Deep Learning Data Extraction Technique

Neural Network-based algorithm that was originally trained to identify breast cancer tumors on pathology slides, re-purposed to classify and extract data from document images with Deep Learning Data Extraction.

Jacksonville, FL – In late 2015, NLP Logix Lead Data Scientist, Matt Berseth, entered the company into the Camelyon16 Grand Challenge. The Camelyon16 was a challenge for the medical and computer science communities to come together to train a computer to identify breast cancer tumors, at a level at or above the highest trained pathologists in the world. In April 2016, the top five winners were announced, with the combination team of Harvard Medical School and MIT taking first place, and NLP Logix placing fifth, but as the number one commercial entrant. Little did NLP Logix know that their top performing algorithm to identify breast cancer tumors would ultimately be used for another purpose.

The challenge was featured in President Obama’s report on artificial intelligence in healthcare and the results have since been published in numerous healthcare and data science publications. That is the good news. The bad news is that the technology has had limited commercial success. This is unfortunate, since the results of the contest in 2016 declared that the computers had higher detection rates than the humans for the first time, making this a great advancement in medical diagnostics.

Fast forward to 2017 when a large business process outsource company learned about the contest results and asked NLP Logix if the core algorithm could be trained to identify objects in a document image, as well as classify the type of document. The answer was a resounding yes! Today, the core algorithm that was trained to identify breast cancer tumors at a level above a trained pathologist, is now identifying, extracting and classifying millions of document images.

“We worked hard to create the environment, team and technology to deliver world-class machine learning solutions, as proven by how well we did in the Camelyon16,” said Berseth. “We just never would have thought that this same core technology would be re-purposed to process document images.”
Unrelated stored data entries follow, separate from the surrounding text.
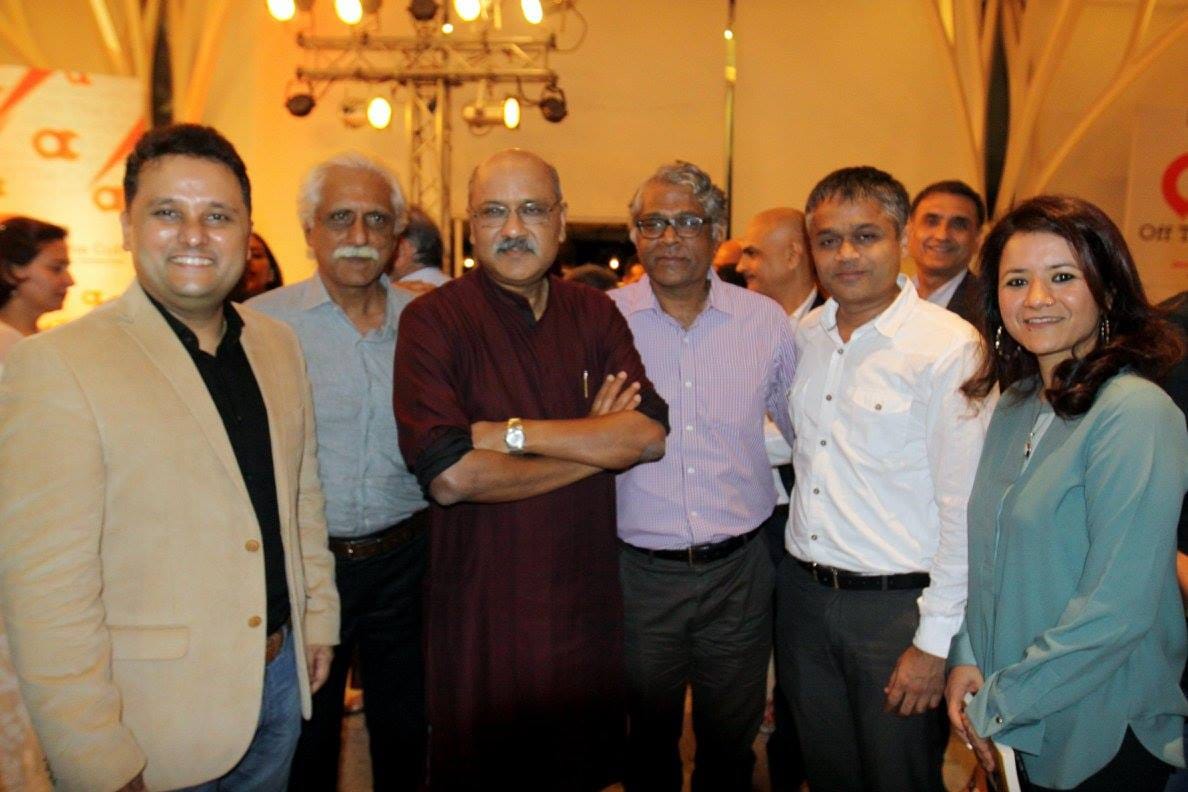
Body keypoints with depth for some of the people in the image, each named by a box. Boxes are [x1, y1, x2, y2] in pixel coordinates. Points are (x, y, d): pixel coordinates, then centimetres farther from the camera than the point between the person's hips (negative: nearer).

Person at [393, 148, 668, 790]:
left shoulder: (595, 314, 3)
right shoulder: (432, 320, -10)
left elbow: (649, 434, -11)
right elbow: (450, 476, -23)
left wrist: (509, 431, -19)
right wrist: (594, 445, -13)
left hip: (587, 601, 4)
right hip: (480, 611, -3)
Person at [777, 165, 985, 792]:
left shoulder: (949, 346, -15)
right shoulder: (806, 335, 4)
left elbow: (964, 508, -16)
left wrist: (936, 640, -14)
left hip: (897, 605, -5)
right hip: (803, 594, 6)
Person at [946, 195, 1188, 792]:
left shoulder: (1136, 413, -20)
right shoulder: (1014, 404, 2)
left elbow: (1117, 607, -23)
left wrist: (996, 705, -15)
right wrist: (965, 656, -4)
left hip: (1101, 742, -6)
The company also felt that their approach and techniques to applying artificial intelligence to image processing was so unique that it would explore pursuing patent protection. NLP Logix contacted Wilson Dutra, a local intellectual property law firm, who conducted an extensive prior art search and confirmed that NLP Logix had really developed a novel approach.

“We were amazed how NLP Logix tackled a decades-long problem with a new and ground-breaking approach to document and image processing,” said Camille Wilson, a patent attorney at Wilson Dutra. “We quickly identified multiple innovations within the technology, and to date, NLP Logix has three issued patents, and more are expected in the future.”
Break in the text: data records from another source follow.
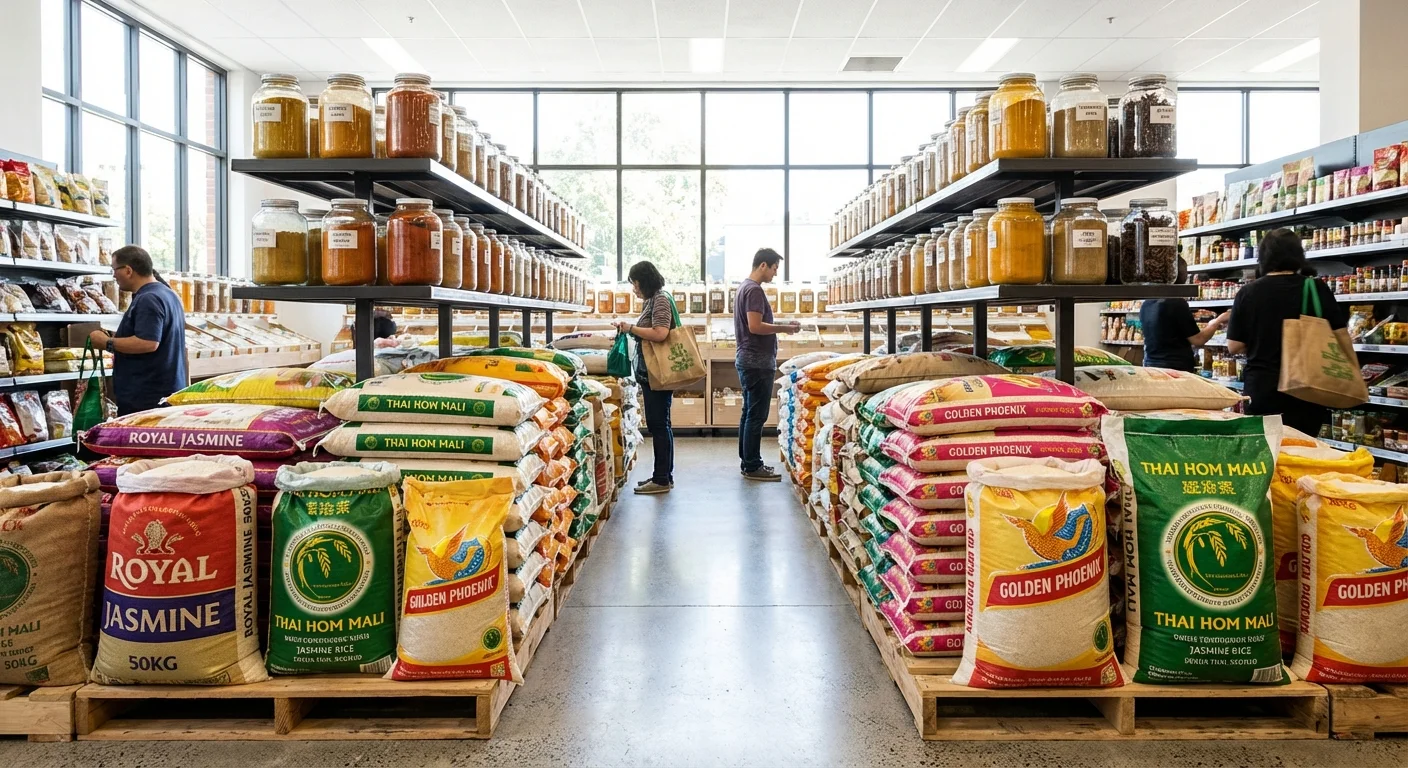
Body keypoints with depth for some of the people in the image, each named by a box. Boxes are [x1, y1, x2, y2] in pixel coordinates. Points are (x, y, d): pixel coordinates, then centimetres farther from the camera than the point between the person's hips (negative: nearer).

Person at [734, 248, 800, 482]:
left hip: (748, 360, 11)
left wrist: (780, 326, 13)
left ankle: (747, 462, 19)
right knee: (757, 416, -6)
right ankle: (752, 467, -2)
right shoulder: (755, 290, -15)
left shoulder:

NLP Logix offers the solution as Data Capture Automation and has achieved data capture rates over 40% higher than traditional optical character recognition (OCR), and accuracy rates above 95% when classifying a document type. The company has also developed a technique to identify sensitive information, like credit card numbers, social security numbers, names, etc., and blur them from the document images to support regulatory compliance.